• Supplied data:
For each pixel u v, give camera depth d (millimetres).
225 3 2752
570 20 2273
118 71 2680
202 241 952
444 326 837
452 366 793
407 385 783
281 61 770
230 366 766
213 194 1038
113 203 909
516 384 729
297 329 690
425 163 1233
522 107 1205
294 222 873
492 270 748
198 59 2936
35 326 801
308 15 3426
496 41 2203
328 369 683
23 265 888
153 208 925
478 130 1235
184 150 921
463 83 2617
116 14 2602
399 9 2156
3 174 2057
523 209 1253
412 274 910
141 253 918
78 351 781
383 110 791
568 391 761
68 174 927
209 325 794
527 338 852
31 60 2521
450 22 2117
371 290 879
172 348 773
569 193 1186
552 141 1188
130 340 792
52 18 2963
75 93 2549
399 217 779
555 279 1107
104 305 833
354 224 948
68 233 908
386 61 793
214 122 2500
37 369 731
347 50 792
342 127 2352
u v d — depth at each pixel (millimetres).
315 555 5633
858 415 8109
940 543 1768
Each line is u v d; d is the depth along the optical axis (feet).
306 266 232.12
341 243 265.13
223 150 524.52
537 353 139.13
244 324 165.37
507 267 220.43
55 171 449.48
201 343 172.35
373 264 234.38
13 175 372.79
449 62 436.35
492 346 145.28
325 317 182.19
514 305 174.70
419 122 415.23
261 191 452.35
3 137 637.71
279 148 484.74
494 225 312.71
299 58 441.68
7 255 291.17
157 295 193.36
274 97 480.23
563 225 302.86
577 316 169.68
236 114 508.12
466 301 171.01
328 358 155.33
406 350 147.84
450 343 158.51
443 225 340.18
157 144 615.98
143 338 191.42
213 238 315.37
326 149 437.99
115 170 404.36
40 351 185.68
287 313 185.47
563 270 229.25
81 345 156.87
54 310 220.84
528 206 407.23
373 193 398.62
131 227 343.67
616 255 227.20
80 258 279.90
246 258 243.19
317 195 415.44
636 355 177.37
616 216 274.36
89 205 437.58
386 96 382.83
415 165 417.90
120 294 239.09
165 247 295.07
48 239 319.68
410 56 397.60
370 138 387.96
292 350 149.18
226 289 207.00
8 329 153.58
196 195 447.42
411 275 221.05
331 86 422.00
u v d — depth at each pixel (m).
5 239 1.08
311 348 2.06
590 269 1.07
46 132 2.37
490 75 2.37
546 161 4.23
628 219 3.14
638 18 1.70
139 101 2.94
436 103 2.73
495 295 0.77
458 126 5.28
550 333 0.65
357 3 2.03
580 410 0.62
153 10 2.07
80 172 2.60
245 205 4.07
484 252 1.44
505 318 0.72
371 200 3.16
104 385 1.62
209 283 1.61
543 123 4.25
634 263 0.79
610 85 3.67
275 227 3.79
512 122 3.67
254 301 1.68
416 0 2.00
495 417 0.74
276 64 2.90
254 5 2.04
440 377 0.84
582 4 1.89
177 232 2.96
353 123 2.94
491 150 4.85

• What is being asked:
Using the listing above, print every entry verbatim.

• Answer section:
For each pixel u v, give camera depth d (millimetres).
225 3 2752
570 20 2273
118 71 2680
202 241 952
444 326 837
452 366 793
407 385 783
281 61 770
230 366 766
213 194 1038
113 203 909
516 384 729
297 329 690
425 163 1233
522 107 1205
294 222 873
492 270 748
198 59 2936
35 326 801
308 15 3426
496 41 2203
328 369 683
23 265 888
153 208 925
478 130 1235
184 150 921
463 83 2617
116 14 2602
399 9 2156
3 174 2057
523 209 1253
412 274 910
141 253 918
78 351 781
383 110 791
568 391 761
68 174 927
209 325 794
527 338 852
31 60 2521
450 22 2117
371 290 879
172 348 773
569 193 1186
552 141 1188
130 340 792
52 18 2963
75 93 2549
399 217 779
555 279 1107
104 305 833
354 224 948
68 233 908
386 61 793
214 122 2500
37 369 731
347 50 792
342 127 2352
u v d — depth at each pixel (millimetres).
315 555 5633
858 415 8109
940 543 1768
Each line is u v d; d is the depth along the optical axis (feet).
306 266 232.12
341 243 265.13
223 150 524.52
537 353 139.13
244 324 165.37
507 267 220.43
55 171 449.48
201 343 172.35
373 264 234.38
13 175 372.79
449 62 436.35
492 346 145.28
325 317 182.19
514 305 174.70
419 122 415.23
261 191 452.35
3 137 637.71
279 148 484.74
494 225 312.71
299 58 441.68
7 255 291.17
157 295 193.36
274 97 480.23
563 225 302.86
577 316 169.68
236 114 508.12
466 301 171.01
328 358 155.33
406 350 147.84
450 343 158.51
443 225 340.18
157 144 615.98
143 338 191.42
213 238 315.37
326 149 437.99
115 170 404.36
40 351 185.68
287 313 185.47
563 270 229.25
81 345 156.87
54 310 220.84
528 206 407.23
373 193 398.62
131 227 343.67
616 255 227.20
80 258 279.90
246 258 243.19
317 195 415.44
636 355 177.37
616 216 274.36
89 205 437.58
386 96 382.83
415 165 417.90
120 294 239.09
165 247 295.07
48 239 319.68
410 56 397.60
370 138 387.96
292 350 149.18
226 289 207.00
8 329 153.58
196 195 447.42
411 275 221.05
331 86 422.00
u v d — depth at each pixel (m).
5 239 1.08
311 348 2.06
590 269 1.07
46 132 2.37
490 75 2.37
546 161 4.23
628 219 3.14
638 18 1.70
139 101 2.94
436 103 2.73
495 295 0.77
458 126 5.28
550 333 0.65
357 3 2.03
580 410 0.62
153 10 2.07
80 172 2.60
245 205 4.07
484 252 1.44
505 318 0.72
371 200 3.16
104 385 1.62
209 283 1.61
543 123 4.25
634 263 0.79
610 85 3.67
275 227 3.79
512 122 3.67
254 301 1.68
416 0 2.00
495 417 0.74
276 64 2.90
254 5 2.04
440 377 0.84
582 4 1.89
177 232 2.96
353 123 2.94
491 150 4.85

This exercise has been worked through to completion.